An all-round artist, E.L uses his production, engineering and vocal skills in addition to his rap abilities to carve out his place in Ghana's thriving music scene. He’s earned production credits for major hiplife artists such as Sarkodie, Reggie Rockstone, and D-Black, but on his collab with rapper M.anifest he sings his own background vocals to further prove his versatility.
Before his disappearance in 2014, singer Castro was the must-have vocalist that just about every major Afrobeats artist had worked with. With his undeniable voice and charm, Castro was an enthusiastic crooner and would always be the one doing the most popular Ghana Azonto dance choreo at a performance or in a music video. Although Castro is no longer with us, in an introduction to some of Ghana’s best Afrobeats artists, his legacy cannot go unmentioned.

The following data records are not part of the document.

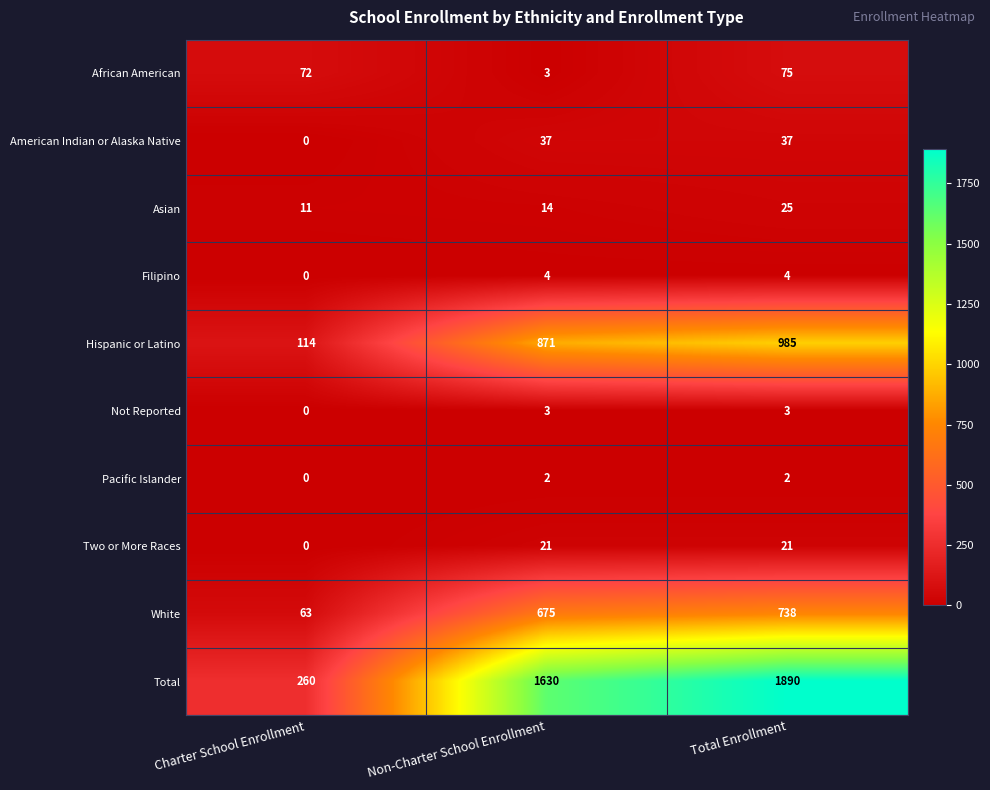

The value of African American at Non-Charter School Enrollment is 2. True or false?

False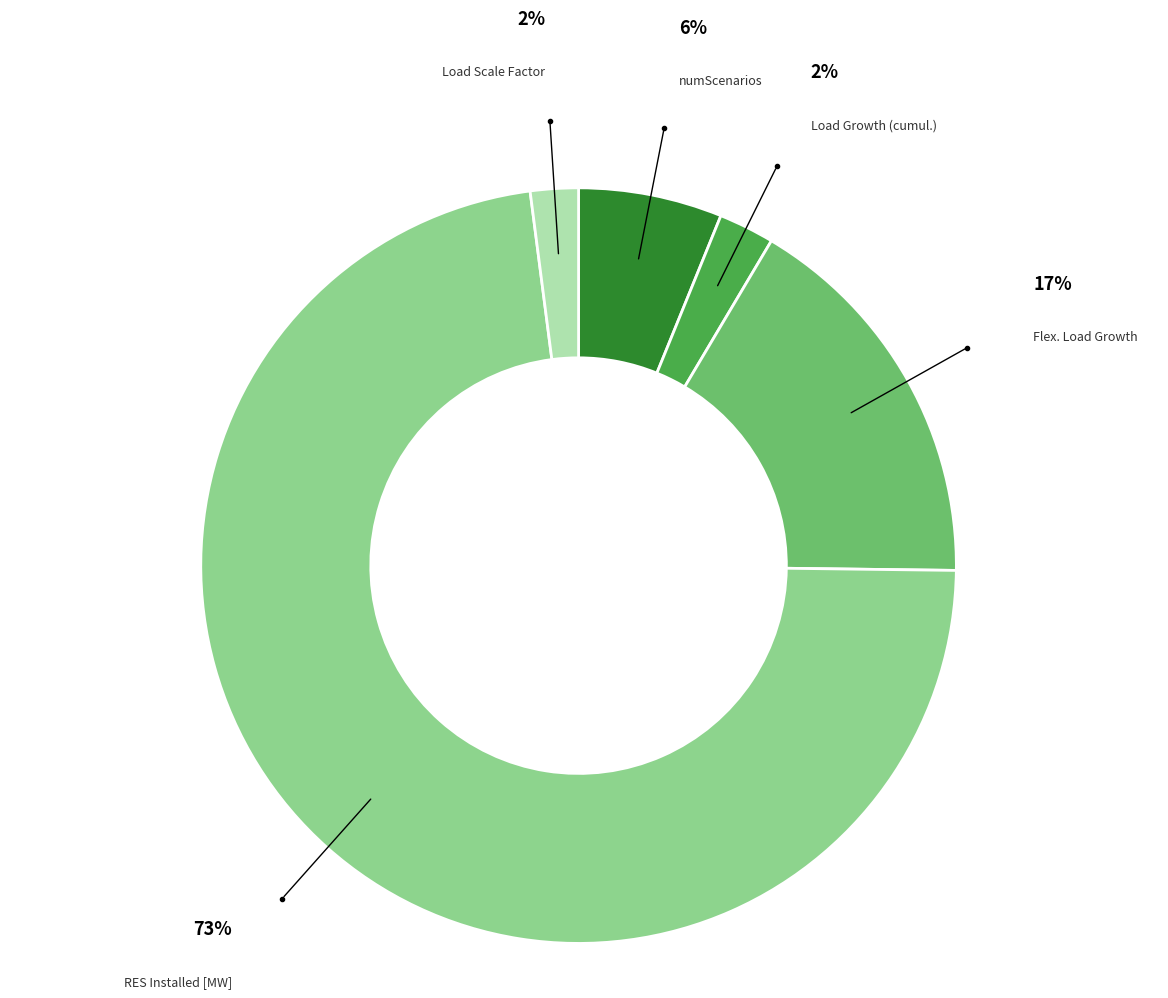

Is there any slice that represents more than half of the pie?

Yes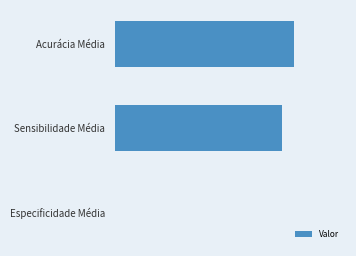

Are the bars horizontal?

Yes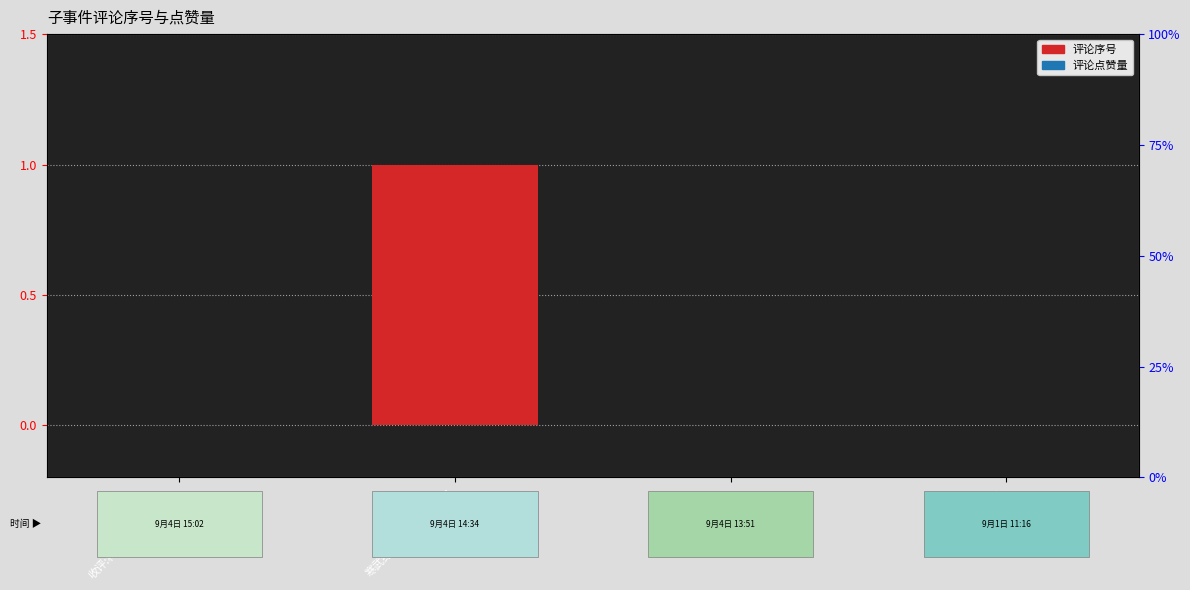

At 寒武纪跌逾6%, list the series in order from smallest to largest.

评论序号, 评论点赞量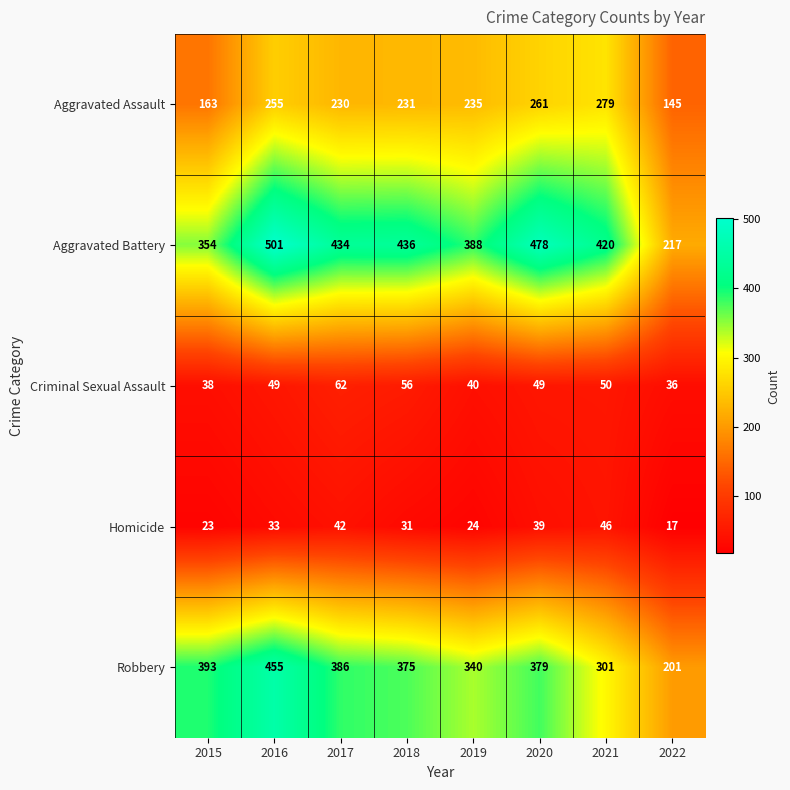

What is the sum of all Aggravated Assault values?

1799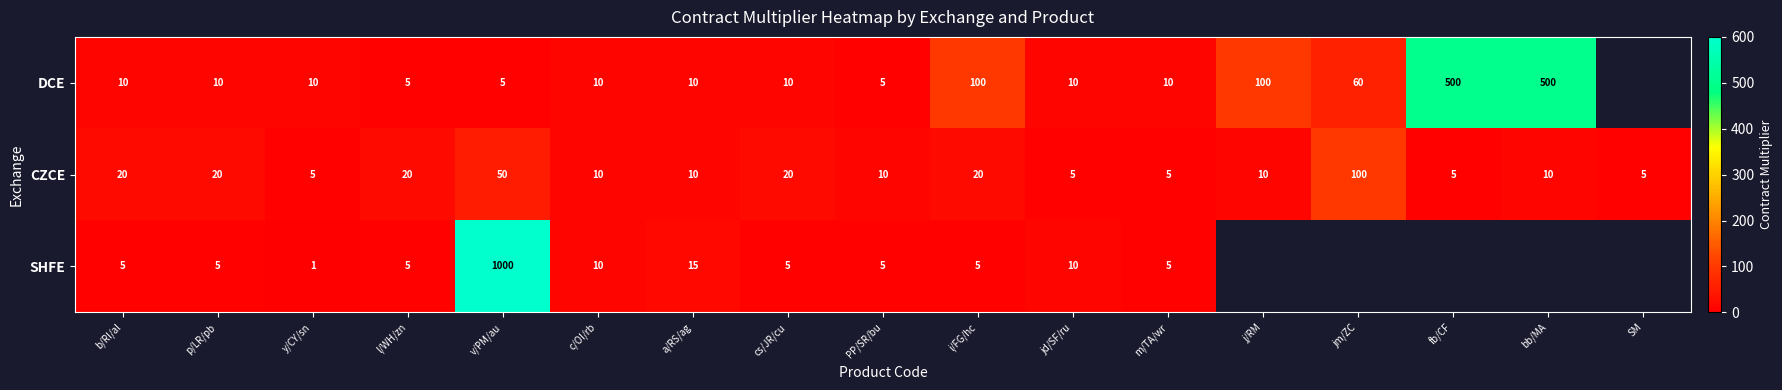

What is the total value across all series at i/FG/hc?

125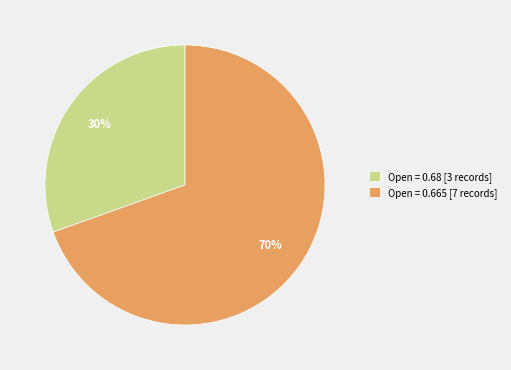

The Open = 0.68 [3 records] slice represents 22% of the pie. True or false?

False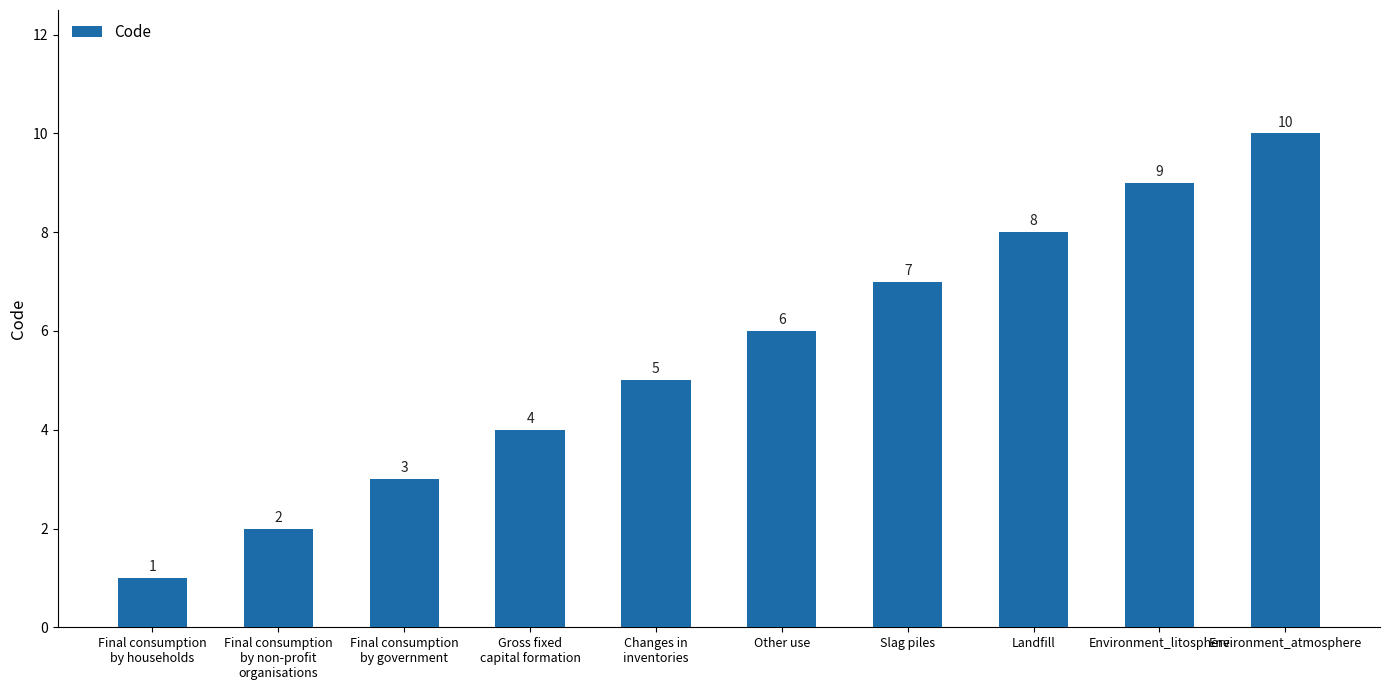

What is the label of the 4th bar from the right?

Slag piles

At the 2015 Vodafone Ghana Music Awards, Stonebwoy broke through as an emerging artist, racked up the awards, and left the building crowned as Artist of the Year. He differs from some of the other Ghanaian artists on this list as he’s not categorized as hiplife but instead his Afro-pop songs are doused with heavy reggae and dancehall influences, creating the perfect dance tracks for all of Ghana’s moves. Not only do his instrumentals stray from the norm but he also raps in Jamaican patois which adds another dimension to his music and audience.
In 2009, D-Black was appointed as Ghana’s United Nation’s Celebrity Ambassador, a title that speaks for his global influence. His music still has Afrobeats vibes with hiplife instrumentals, but his delivery is undoubtedly more mainstream. D-Black raps in English, allowing him to reach a global audience. Fun fact: At the age of 19, D-Black managed Reggie Rockstone, Ghana’s "godfather of hiplife," and then went on to be the first Ghanaian rapper to be nominated for a BET Award.
There’s nothing timid about MzVee’s artistry as she makes clear in song, “My Time”: In this war I’m a general and my voice is my loaded gun. Ghana definitely shows love to female artists, but MzVee is representing hard right now. She belts through dancehall tracks with her powerhouse voice and makes it clear that she’s here both to make you move and to leave her mark.
One thing Edem doesn’t do is back down from the track. Just check “Heyba" for proof: he punches out line after line with little space for air. He's well-respected among go-hard Ghana MCs as he’s been in the game since 2006. Edem took a liking to Sarkodie in his early days and featured him on his debut album Volta Regime—an appearance that catapulted Sarkodie’s career.